Inspiration

Michelle publishes data on the California Open Data portal as part of her work. She realized that there was a lot of great data on the data portal, but it was hard for people to find out about this data to explore it. There is a need for a tool that empowers people to discover data from a variety of sources.

What it does

DataDoor is a search engine that compiles government data from the municipal, county, state, and federal level that displays the most relevant databases in a user-friendly UI.

How we built it

Michelle worked on the frontend in Adobe XD, web development using Flask, search algorithm, and zipcode geocoding. Abrar worked on the backend webscraping using Scrapy. All the code is in Python.

Challenges we ran into

Search engines could be slow, different websites had different HTML code and structure that hindered generalizability and automation of webscraping, and some websites were not suitable for webscraping using Scrapy.
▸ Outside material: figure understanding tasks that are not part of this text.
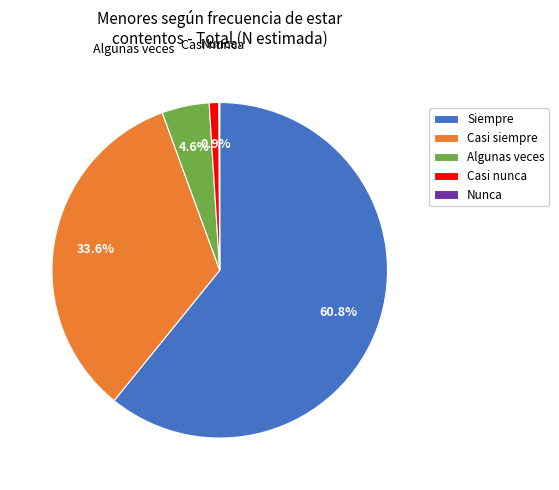

Approximately how many times larger is the value at Siempre compared to Casi siempre?

1.8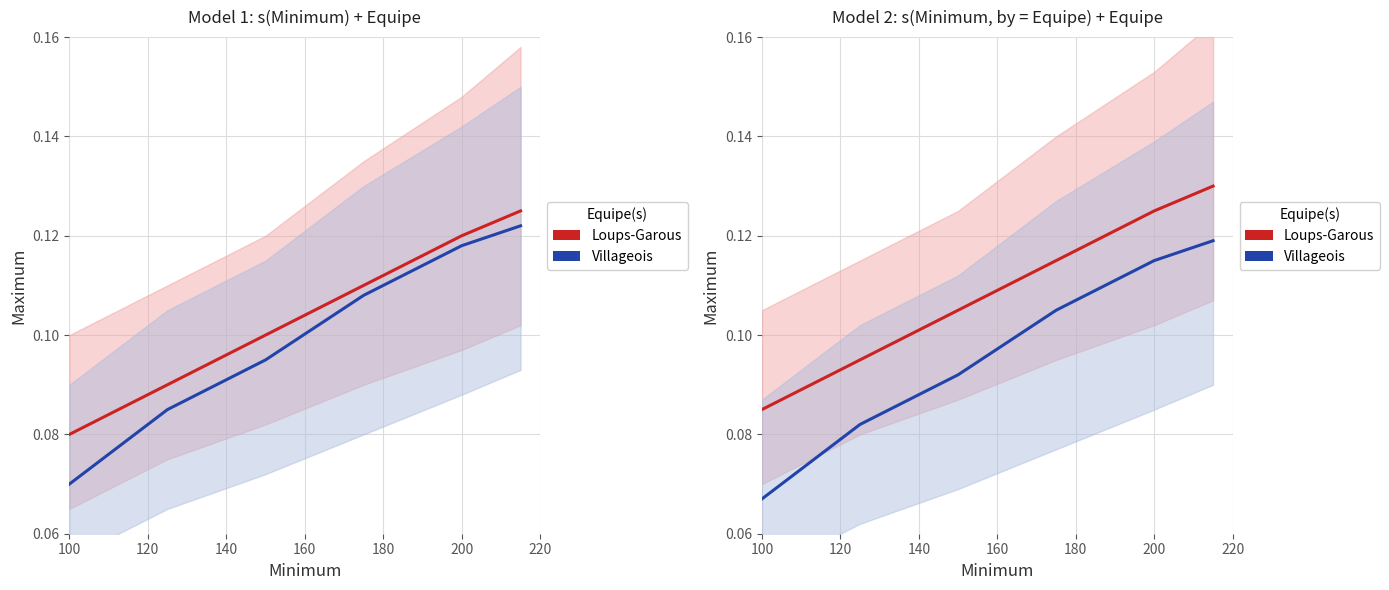

At 160, list the series in order from smallest to largest.

Villageois, Loups-Garous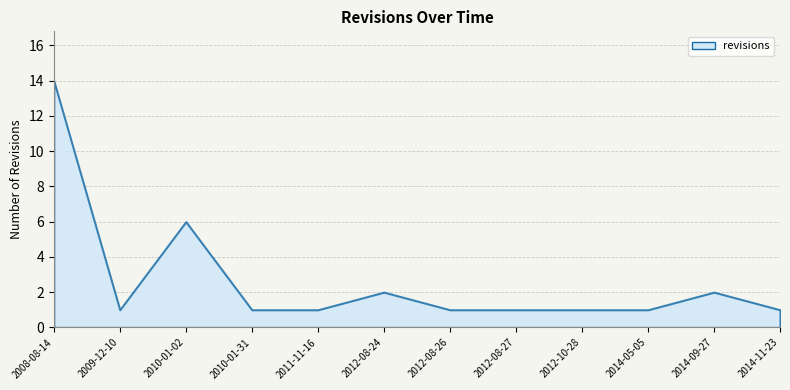

What is the change in value from 2012-08-24 to 2012-10-28?

-1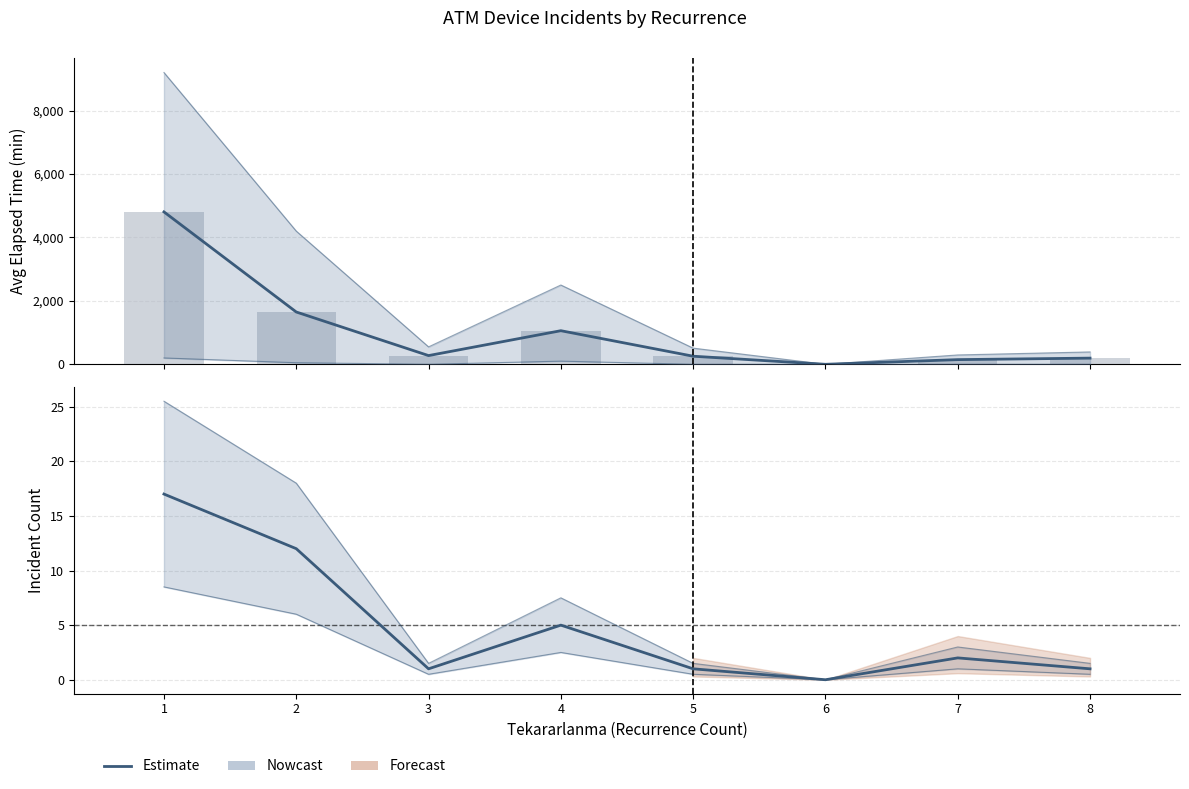

What is the spread (max minus min) of values at 4?

1054.5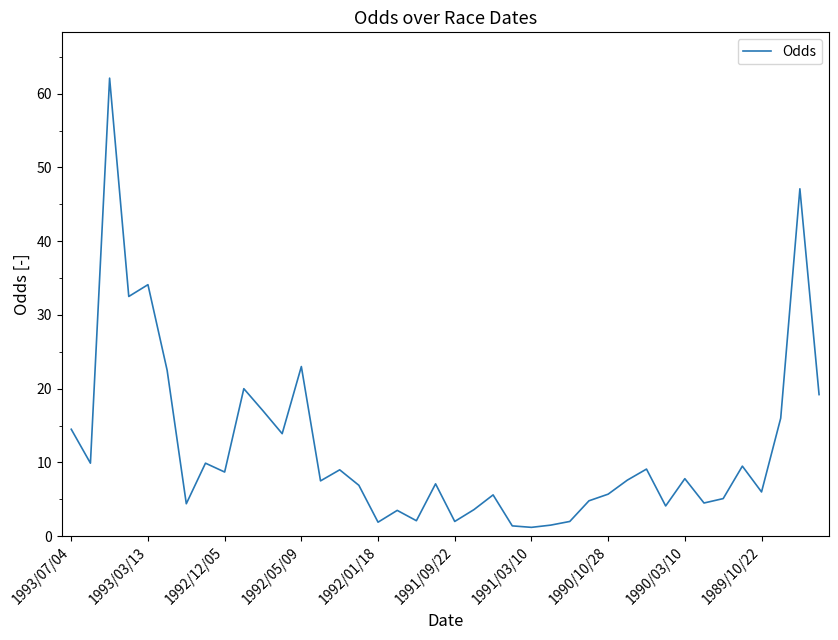

What is the difference between the maximum and minimum values?

60.9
Accomplishments that we're proud of

We are proud that we learned many new tools, libraries, and algorithms for HackDavis and developed a functional end product in our first hackathon.

What we learned

We learned a lot. As neither of us are CS majors (civil engineer and biomed engineer), basically everything we did, from the web scraping, to the web development, is brand new to us! Thank you to the mentors for all your help throughout the weekend.

What's next for DataDoor

DataDoor can improve performance by developing a general Scrapy code and more powerful search algorithm to produce faster, more relevant results. We can implement more of the functionalities of the prototype, including the ability to filter by year and query more results.